Aun así, la horda siguió adelante, sus números aparentemente interminables, lo que lo confundió enormemente ya que no detectaba portales. El comandante Sangre de Dragón luchó en la vanguardia, su espada flamante un faro en el caos.
Mientras él observaba desde arriba, Elara rápidamente notó a una bruta lanzándose hacia ella, su cuchilla levantada, pero ella se apartó y clavó su espada en su pecho, las llamas consumiéndola desde dentro.
Ella miró hacia atrás a sus fuerzas, su voz cortando el ruido. —¡Mantengan la línea! ¡Los quebramos aquí, o nos quebramos!
Elara avanzaba como un tempestad, su espada destellando a través de olas de Humanos Mutados lanzándose. Se movía con velocidad implacable, derribándolos. Sus botas golpeaban la tierra agrietada, su respiración estable a pesar del caos.

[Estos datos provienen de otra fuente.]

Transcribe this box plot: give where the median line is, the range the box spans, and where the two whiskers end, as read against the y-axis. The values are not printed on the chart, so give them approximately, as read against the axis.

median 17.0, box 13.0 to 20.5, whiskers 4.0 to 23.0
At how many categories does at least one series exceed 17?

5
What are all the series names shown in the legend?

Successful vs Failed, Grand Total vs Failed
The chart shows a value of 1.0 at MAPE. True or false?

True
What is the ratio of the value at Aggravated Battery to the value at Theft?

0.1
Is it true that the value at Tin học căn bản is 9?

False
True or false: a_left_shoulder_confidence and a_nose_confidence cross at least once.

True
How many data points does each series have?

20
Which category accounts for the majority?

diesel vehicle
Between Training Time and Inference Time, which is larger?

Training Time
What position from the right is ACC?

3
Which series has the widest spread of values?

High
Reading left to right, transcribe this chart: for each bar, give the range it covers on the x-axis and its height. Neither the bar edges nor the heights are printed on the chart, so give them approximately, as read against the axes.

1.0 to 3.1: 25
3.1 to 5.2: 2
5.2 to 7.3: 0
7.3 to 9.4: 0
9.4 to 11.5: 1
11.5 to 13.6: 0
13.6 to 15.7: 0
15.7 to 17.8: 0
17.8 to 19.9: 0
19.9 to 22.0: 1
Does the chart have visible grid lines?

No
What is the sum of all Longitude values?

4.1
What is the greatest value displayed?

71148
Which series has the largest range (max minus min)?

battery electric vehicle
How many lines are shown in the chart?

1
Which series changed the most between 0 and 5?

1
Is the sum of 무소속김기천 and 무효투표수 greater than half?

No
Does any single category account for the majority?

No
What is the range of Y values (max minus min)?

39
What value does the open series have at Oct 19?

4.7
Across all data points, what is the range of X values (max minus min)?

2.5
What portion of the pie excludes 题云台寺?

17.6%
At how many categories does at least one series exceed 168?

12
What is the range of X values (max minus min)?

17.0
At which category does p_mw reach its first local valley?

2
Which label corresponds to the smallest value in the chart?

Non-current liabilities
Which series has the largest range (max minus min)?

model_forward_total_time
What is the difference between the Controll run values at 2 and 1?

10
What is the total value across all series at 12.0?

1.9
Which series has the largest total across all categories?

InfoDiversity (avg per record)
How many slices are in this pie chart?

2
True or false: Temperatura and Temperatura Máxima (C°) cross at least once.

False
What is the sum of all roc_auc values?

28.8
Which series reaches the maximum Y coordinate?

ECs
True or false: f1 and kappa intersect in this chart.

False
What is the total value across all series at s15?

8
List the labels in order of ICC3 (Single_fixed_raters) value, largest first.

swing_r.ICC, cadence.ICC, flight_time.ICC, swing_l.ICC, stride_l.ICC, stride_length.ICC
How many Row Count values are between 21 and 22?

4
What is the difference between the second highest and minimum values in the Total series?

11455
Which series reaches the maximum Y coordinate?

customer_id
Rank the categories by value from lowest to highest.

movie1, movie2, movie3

Momentos después, una bruta enorme, el doble de su tamaño, cargó desde los escombros, sus ojos brillando con hambre salvaje. Elara no se estremeció. Giró bajo, cortándole los tendones, y mientras caía de rodillas, su espada encontró su garganta.
El rugido de la bestia se estranguló en silencio. Más llegaron, pero ella bailó entre ellos, intocable, cada uno de sus movimientos una desafiante a la muerte. Detrás de ella, el horizonte ardía rojo, el sol moribundo proyectando largas sombras.
En algún lugar a la distancia, un temblor bajo sacudió el suelo, anunciando algo peor. Los ojos de Elara se entrecerraron, su agarre apretándose sobre sus espadas. Los Mutantes eran solo el comienzo.
Luego reunió a los Guardianes del Juramento enviados por su amante, cargando a toda velocidad en las líneas del frente de los Mutantes altos. Mientras la Sangre de Dragón luchaba en medio de las cosas, él observaba desde la pared con una sonrisa orgullosa.
—Parece que se está convirtiendo en un Pseudo-Dios gracias a todo el sexo —murmuró, riendo.
Luego de eso, Archer decidió ayudar y convocó un ejército de Criaturas de las Sombras que arrasó al ejército Mutado, que fue destrozado. Mientras esto ocurría, ordenó a Elara que regresara a la pared.
Cuando la mujer Sangre de Dragón corrió hacia él, usó el tatuaje para convocarla a su lado, haciéndola gritar sorprendida.